Monday, April 19, 2010

Midterm Money: What the Fundraising Figures Are Telling Us

Summary: Mixed results for Democrats and Republicans should make for an interesting year.

Two weeks ago we noted how the campaign finance reports for the first quarter of 2010 would be something to watch when thinking about how this year’s midterm elections will shape up.

Well, the numbers are coming in. What do they tell us?

Democrats Are Falling Behind

Republican challengers in ten of the most competitive Democratic seats have outraised the incumbents. A few of them weren’t just edged out by the GOP candidates, they were crushed.

From Politico:

Democratic Reps.
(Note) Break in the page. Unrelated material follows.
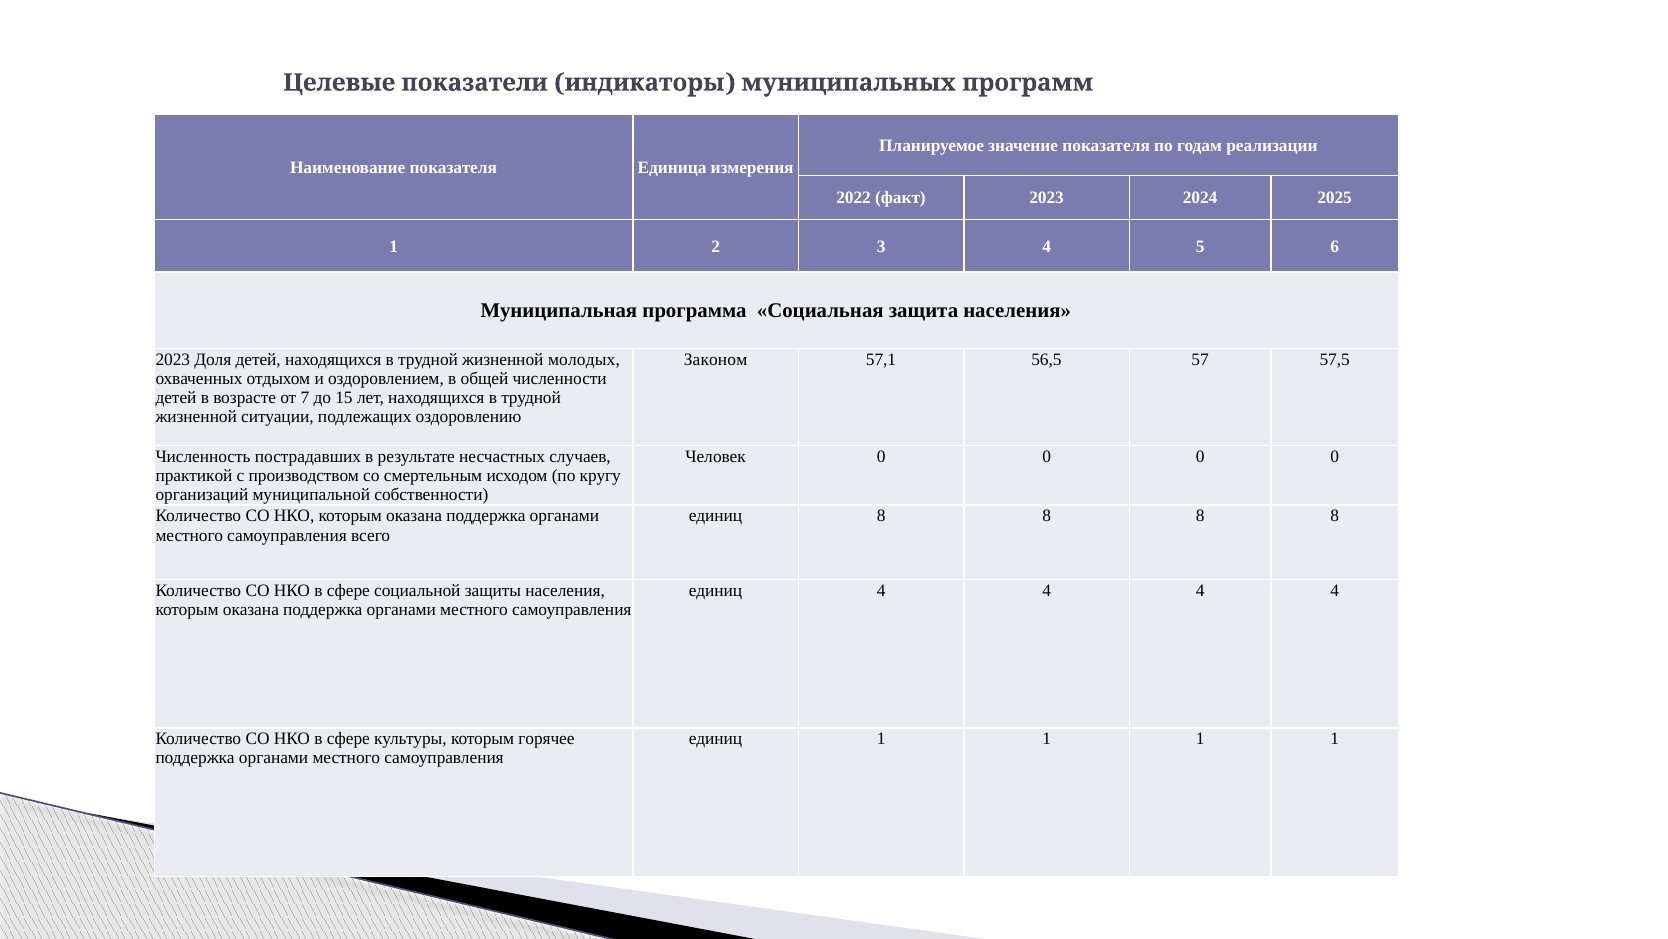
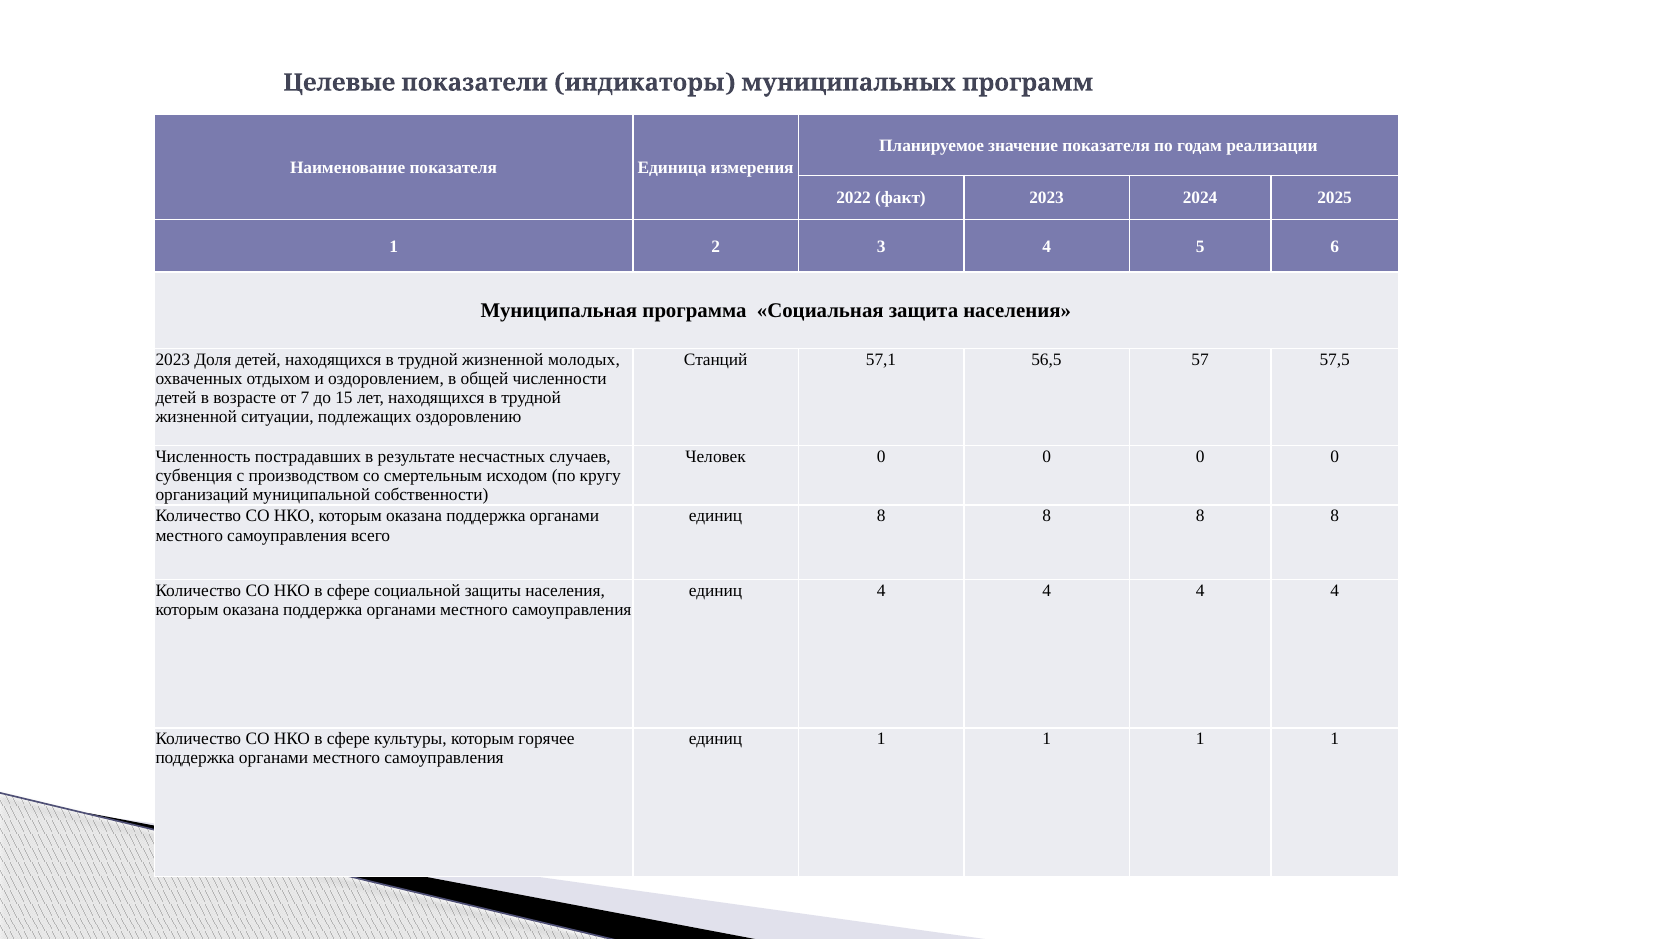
Законом: Законом -> Станций
практикой: практикой -> субвенция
Mary Jo Kilroy of Ohio, Frank Kratovil of Maryland, Gabrielle Giffords of Arizona, Ron Klein of Florida, Carol Shea-Porter of New Hampshire, Harry Teague of New Mexico, Jerry McNerney of California, Larry Kissell of North Carolina and John Hall and Michael Arcuri of New York were all outraised by GOP candidates running against them.

For some of the incumbents, the financial disparity was stark. Arcuri raised just $208,000 in the first three months of the year – about $150,000 less than challenger Richard Hanna brought in over the same period. Teague, who has the capacity to put some personal resources into the race, brought in $134,000 to former GOP Rep. Steve Pearce's $278,000.
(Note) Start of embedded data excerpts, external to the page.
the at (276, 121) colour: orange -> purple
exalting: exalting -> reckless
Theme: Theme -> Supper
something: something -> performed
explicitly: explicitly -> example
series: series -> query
Still, others were only edged out, and for the most part the Democratic incumbents still retain the advantage in cash-on-hand. Besides, I personally have worked on campaigns in which an incumbent lost the first quarter fundraising contest and still won in November.
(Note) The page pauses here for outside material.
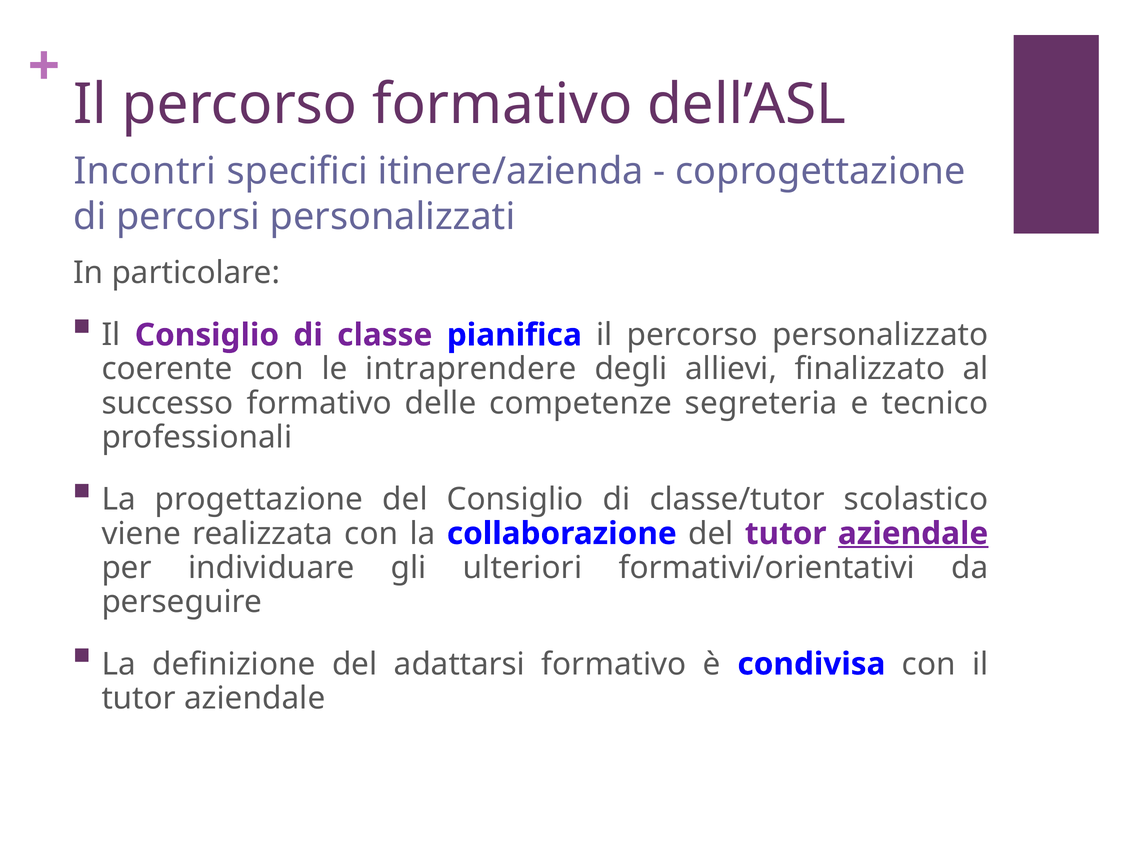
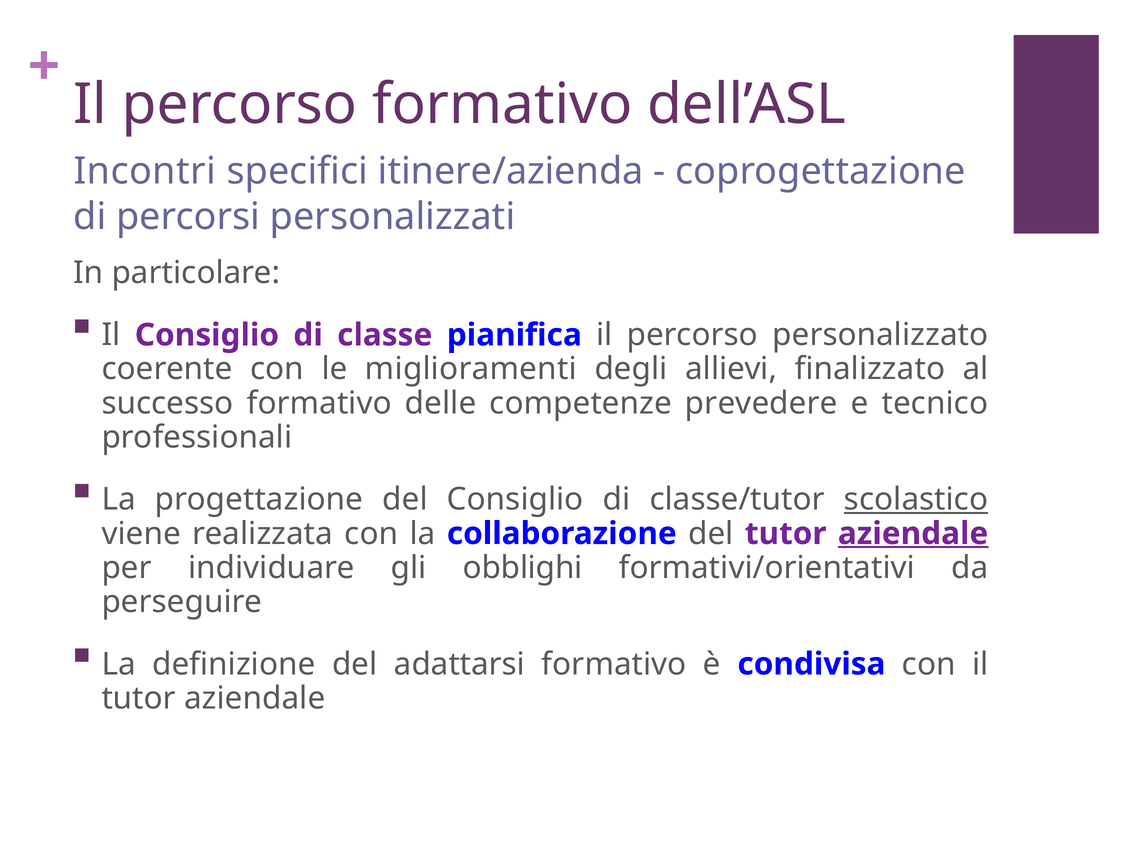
intraprendere: intraprendere -> miglioramenti
segreteria: segreteria -> prevedere
scolastico underline: none -> present
ulteriori: ulteriori -> obblighi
Democrats Are Ahead of the Game

Despite the dire forecast for Democrats made by Politico, other targeted Democrats did particularly well last quarter. Reps. Tom Perriello (D-VA), Betsy Markey (D-CO), and Alan Grayson (D-FL) all raised over $500,000 from early January to late March, bringing each of the war chests to over a million dollars.

Sen. Harry Reid (D-NV) raised nearly $2 million, bringing his cash-on-hand to an incredible $9.4 million - something unheard of in a state with such a small population.

Raising money is always easier for incumbents - it’s one of the so called “powers of incumbency.” And it’s a lot easier when the President of the United States is on your side.

From the Los Angeles Times:

With midterm elections looming, President Obama is raising campaign money at a ferocious pace, tapping into an energized corps of Democratic donors.

Obama trailed his predecessor, George W. Bush, in the amount of money raised 13 months into their tenures ($32 million to $53 million), but had more than twice the number of fundraising appearances (33 to 13) compared with Bush…

… Polls show Obama enjoys less popular support than he had when he took office 15 months ago. Yet his fundraising prowess shows that he remains a powerful political force who can stockpile chits from grateful Democratic candidates eager for his help.

Meanwhile, Democratic challengers have outraised at-risk GOP Representatives Joseph Cao (R-LA) and Dan Lungren (R-CA).

However, it’s important to remember that despite the good news, it’s still going to be a tough year for Democrats.

According to Reuters:

The Center for Responsive Politics, a nonpartisan watchdog group that tracks money in politics, says Democrats received about 57 percent of all campaign donations in the current election cycle as of December 31. By contrast, Republicans claimed about 62 percent of campaign donations just before they lost control of Congress in 2006.

Questions That Need Answers

In our last post on fundraising, we also posed three questions to keep in mind when reviewing the campaign finance figures.

Who is winning and losing on health care reform? Will the RNC’s woes be another Republican’s gain? And how will the Citizens United case play a role?

First, it would appear Democrats are winning on health care reform. Even if it hurts some particular Democratic campaigns, the DNC saw a huge spike in fundraising once the overhaul passed - and that money can filter down to the at-risk incumbents.

Second, it is not yet obvious that the RNC’s frequent PR problems have shifted money to individual Republican campaigns, although the RNC did fall behind yet again in fundraising.

Third, the impact of the Citizens United decision has not yet been seen at all. However, it is likely that we’ll see more on that front in the coming months.